Cryo-EM structure of a plant receptor (green) in complex with proteins from a pathogenic rust fungus (red). The globular protrusions are individual atoms on the surface of the protein molecules. The insight on the atomic level allows researchers to understand how some receptors can, and others cannot recognize a certain microbe.

© Alexander Förderer

Insights with atomic resolution

Plants have a remarkable ability to detect nearby microbes, but the differences between plants that can do this effectively and those that cannot are often very small. Sometimes, just minor changes in the amino acid composition of a receptor protein determine if a plant variety can resist a microbe, or if it is able to form a beneficial relationship with another microbe.

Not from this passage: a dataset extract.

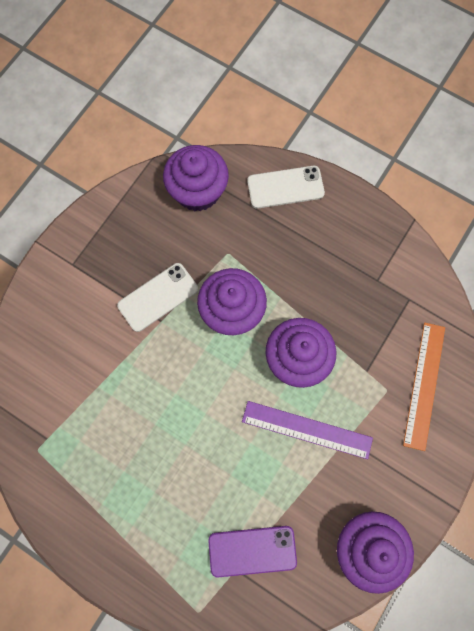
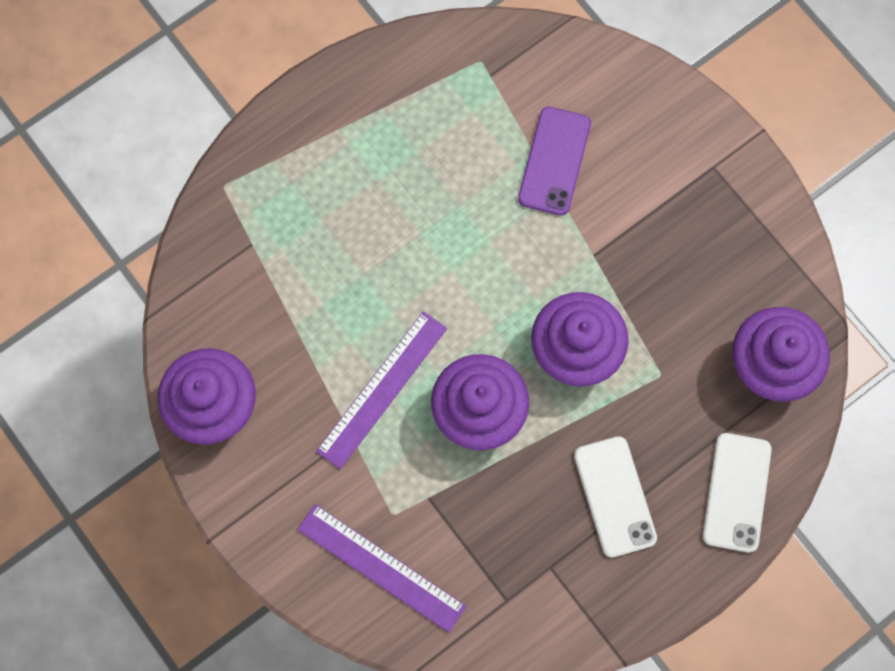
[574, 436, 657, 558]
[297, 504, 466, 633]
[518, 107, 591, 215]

To understand how these minor differences in receptors affect their ability to detect microbes, the group uses cryo-electron microscopy (cryo-EM). Cryo-EM is a cutting-edge technique from the field of structural biology, which allows to see the structure of proteins with atomic detail. It uses a powerful electron microscope to take thousands of detailed images of protein particles from different angles to create a 3D model of the protein molecule. By deciphering how slight changes in the composition of the receptor molecule affect its shape and function, it is possible to determine which atomic differences are crucial. Such knowledge allows to focus efforts of gene editing and breeding techniques on those few amino acids that are crucial for the function of the receptor, narrowing down the number of targets from hundreds to a handful. This is a crucial step on the road towards equipping crop plants with receptors that are better able to recognize and react to all types of microbes, be they pathogenic or symbiotic.

Dr. Alexander Förderer

Alexander Förderer is a research group leader at the Max Planck Institute of Molecular Plant Physiology at Potsdam Science Park. He heads the team ‘receptor structures at the plant-microbe interface’ and specializes in the interactions between plants and microbes.

With its Bioeconomy agenda, the German Federal Ministry of Education and Research (BMBF) supports research projects by top researchers at an early-career stage who want to boldly advance into innovative research and that has the potential to shape a future economy relying on biogenic resources and biological knowledge for more sustainability. The award procedure is highly competitive and the success rate is less than 10%. Next to „DETECTOME“, only 2 more research projects were funded in 2024 in Germany.